À la fin du festival de 1996, j’ai croisé une amie australienne dont le père était tchèque. Elle vivait à Prague et travaillait pour une banque internationale basée en France. Elle m’a suggéré de revenir l’année suivante, non seulement pour assister au festival, mais aussi pour séjourner chez elle à Prague, ce que j’ai fait. Nombre de ses amis pragois, écrivains, banquiers et autres bohèmes, pour la plupart anglophones, s’aventuraient alors au festival pour passer un bon moment. Le jour, les banquiers géraient peut-être l’économie des petits pays de l’Est, mais la nuit, ils étaient prêts à faire la fête. Il en était de même pour de nombreux festivaliers, et je me souviens d’une nuit où je me promenais dans le quartier historique de Karlovy Vary avec l’acteur américain Jeffrey Wright, émerveillé par la beauté de la ville.

Cette année, Dakota Johnson a comparé Karlovy Vary à Disneyland. De fait, avec ses hôtels et ses spas incroyablement restaurés, c’est assurément un endroit magnifique pour organiser un festival de cinéma. Karlovy Vary reste une ville festive, fréquentée également par de nombreux jeunes spectateurs en quête de divertissement.

Jiri Bartoska, l’un des acteurs les plus célèbres du pays, homme drôle et accessible, a présidé le festival de 1995 à 2021 et y est resté impliqué jusqu’à sa mort en mai dernier. Le film d’ouverture du festival, We’ve Got to Frame It, est une conversation avec lui sur l’année 2021 et a fait rire le public local. Héros national et homme que les Tchèques ordinaires adoraient, il a attiré une foule immense à ses funérailles.

Il était également tout à fait approprié que l’acteur suédois Stellan Skarsgard reçoive cette année un Globe de cristalhonorifique pour sa contribution exceptionnelle au cinéma mondial, sa percée internationale ayant été assurée par Breaking the Waves, qui avait fait sensation au KVIFF. Il est actuellement en bonne voie pour une nomination aux Oscars pour Sentimental Value de Joachim Trier.

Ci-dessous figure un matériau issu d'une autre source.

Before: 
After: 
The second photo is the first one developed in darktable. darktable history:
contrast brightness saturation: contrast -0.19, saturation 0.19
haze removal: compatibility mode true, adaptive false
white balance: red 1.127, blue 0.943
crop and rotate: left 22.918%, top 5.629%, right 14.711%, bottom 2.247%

Comment le festival a-t-il évolué depuis ma première participation dans les années 1990 postcommunistes ? C’était alors un événement bohème, peut-être un peu hasardeux dans son organisation, qui peinait à survivre au fil des ans. Aujourd’hui, grâce au sponsoring d’entreprises, il est devenu un mastodonte du cinéma mondial, tout en continuant d’attirer l’attention sur le cinéma d’Europe de l’Est. Les fêtes sont plus grandes et la ville est devenue un pôle touristique d’importance. Mais mes débuts avaient aussi leurs attraits. Et c’était probablement plus détendu, avec des rencontres plus informelles avec les talents du cinéma, que les chargés de relation presse actuels limitent beaucoup.

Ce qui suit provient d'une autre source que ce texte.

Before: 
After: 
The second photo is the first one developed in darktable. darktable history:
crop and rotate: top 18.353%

Cette année, j’étais présidente du jury FIPRESCI (presse) et nous avons jugé la compétition principale, les Globes de Cristal. Elle comprenait douze films, dont onze étaient des premières mondiales. Nous avons décerné notre prix au film français de Nathan Ambrosioni, Les Enfants Vont Bien. Il est centré sur une femme (Camille Cottin) qui n’a jamais voulu d’enfants, mais qui doit s’occuper des jeunes enfants de sa sœur après sa disparition. Ambrosioni, aujourd’hui âgé de 25 ans, démontre son talent pour travailler simultanément avec des acteurs adultes et enfants. Il avait travaillé avec Cottin sur son précédent film, Toni (2023), et la star française de Dix pour cent est une grande fan de lui. Son premier film, Paper Flags (2018), avec Noémie Merlant. Il a donc été extrêmement productif dès son plus jeune âge.

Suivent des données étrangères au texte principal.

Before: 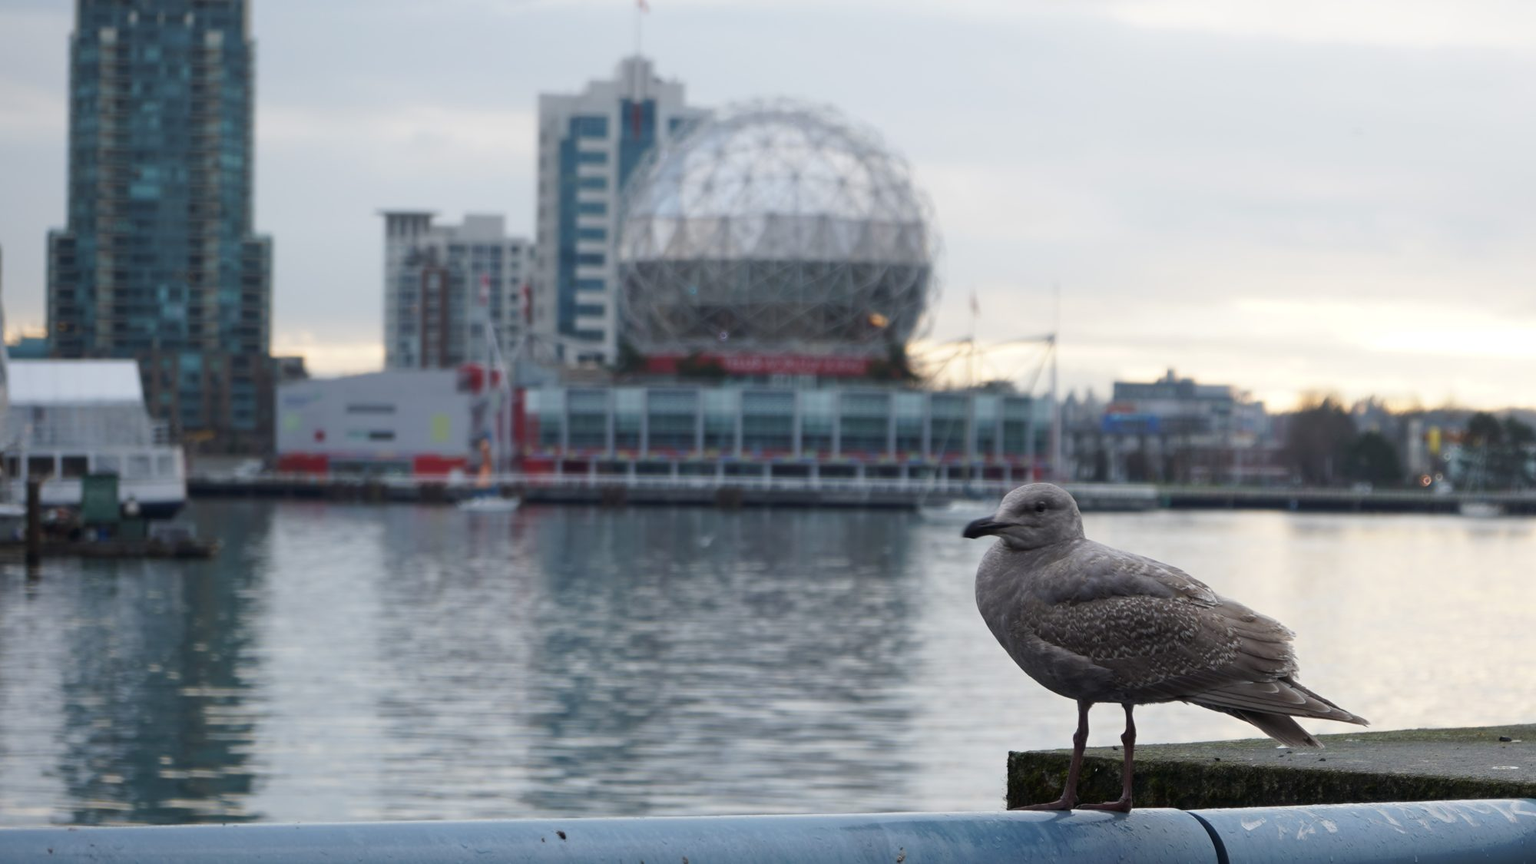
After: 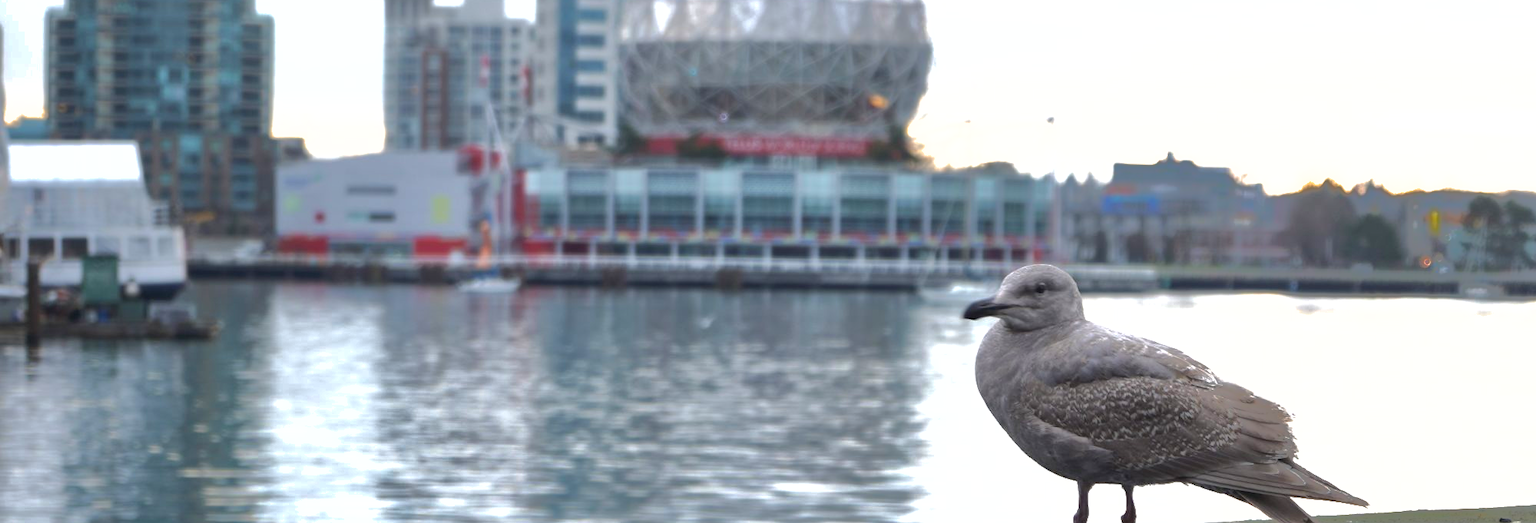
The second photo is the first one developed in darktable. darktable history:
shadows and highlights: shadows 25, highlights -70
crop and rotate: top 25.357%, bottom 13.942%
exposure: black level correction 0, exposure 1.1 EV, compensate exposure bias true, compensate highlight preservation false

Le jury « principal » octroyant les Globes de Cristal du festival a également récompensé Ambrosioni du prix du meilleur réalisateur, ex-aequo avec le Lituanien Vytautas Katkus, qui fait ses débuts dans le long métrage avec The Visitor. Ce film raconte l’histoire d’un homme qui retourne dans sa Lituanie natale pour vendre l’appartement de ses parents et découvre que ses rapports avec ses vieux amis ont changé. 

Le Grand Prix a été décerné au documentaire tchéco-slovaque Better Go Mad in the Wild de Miro Remo, consacré aux jumeaux barbus de 62 ans, Frantisek et Ondrej Klisík, qui ont vécu loin de tout dans leur ferme délabrée. Le jury l’a qualifié de « clin d’œil humoristique à l’art déclinant d’être fidèle à soi-même », sur des hommes « qui, dans un monde aussi fou que le nôtre, pourraient bien être les personnes les plus saines d’esprit de la planète ».